__Trecho de origem__:
══════════════════════════════
Estima-se que o fungo seja responsável por aproximadamente 2,1 milhões de casos de aspergilose invasiva e 1,8 milhão de casos de infecções pulmonares crônicas anualmente, dentre os 6,55 milhões de infecções fúngicas invasivas registradas mundialmente a cada ano. A taxa de mortalidade das infecções invasivas varia entre 30% e 80% ao redor do mundo.
Investigação
No estudo recém-publicado na revista Nature Microbiology, cientistas investigaram camundongos infectados com A. fumigatus, que por sua vez estava infectado pelo vírus AfuPmV-1M, em um cenário descrito por Rocha como uma situação de “boneca russa”. O fungo utilizado foi isolado originalmente dos pulmões de um paciente falecido devido à aspergilose.
══════════════════════════════
__Instruções__:
- A) Responda com base no trecho sobre o A. fumigatus:
(i) Quantos casos de aspergilose invasiva por ano são atribuídos ao fungo?
(ii) Em que revista o estudo foi publicado?
(iii) De onde o fungo usado no estudo foi isolado originalmente?
- B) Reproduza palavra por palavra a parte do trecho sobre o A. fumigatus que começa nas palavras "Investigação" e termina depois de "devido à aspergilose.".
- C) Retome o trecho sobre o A. fumigatus a partir da última frase mostrada e dê continuidade a ele.
O material não tem relação com o trecho sobre o A. fumigatus.

__Fontes de documentos em texto simples__:
══════════════════════════════
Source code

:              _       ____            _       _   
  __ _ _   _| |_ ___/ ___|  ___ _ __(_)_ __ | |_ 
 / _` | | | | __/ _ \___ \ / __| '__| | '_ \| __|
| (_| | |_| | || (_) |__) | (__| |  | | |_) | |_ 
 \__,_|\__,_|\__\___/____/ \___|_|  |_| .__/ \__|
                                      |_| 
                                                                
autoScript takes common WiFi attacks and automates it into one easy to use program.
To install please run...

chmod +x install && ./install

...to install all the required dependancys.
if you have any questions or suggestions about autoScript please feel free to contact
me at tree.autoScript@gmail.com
══════════════════════════════
__Respostas por tarefa__:
- A)
(i) Aproximadamente 2,1 milhões.
(ii) Na Nature Microbiology.
(iii) Dos pulmões de um paciente falecido devido à aspergilose.

- B)
Investigação
No estudo recém-publicado na revista Nature Microbiology, cientistas investigaram camundongos infectados com A. fumigatus, que por sua vez estava infectado pelo vírus AfuPmV-1M, em um cenário descrito por Rocha como uma situação de “boneca russa”. O fungo utilizado foi isolado originalmente dos pulmões de um paciente falecido devido à aspergilose.

- C)
A pesquisa demonstrou que a administração de medicamentos antivirais nos camundongos resultou em uma taxa de sobrevivência aumentada, menor carga fúngica nos pulmões e níveis reduzidos do vírus em comparação aos camundongos que não receberam o tratamento.
Em outras palavras, ao focar exclusivamente no vírus, os pesquisadores conseguiram diminuir a carga da infecção fúngica nos camundongos. Essa conclusão contrasta com resultados de um estudo anterior publicado em 2020, que indicava que tratar o vírus poderia agravar a infecção fúngica. Rocha mencionou que as diferenças podem ser atribuídas a várias razões, incluindo as metodologias distintas empregadas pelas equipes de pesquisa para eliminar as cepas fúngicas do vírus.
Norman van Rhijn, pesquisador do Manchester Fungal Infection Group e que não participou do estudo, elogiou as descobertas feitas por Rocha e sua equipe como sendo inovadoras. “Isso representa um avanço significativo na compreensão da capacidade de virulência deste fungo e tem potencial para ampliar esses achados em outros patógenos humanos”, comentou van Rhijn.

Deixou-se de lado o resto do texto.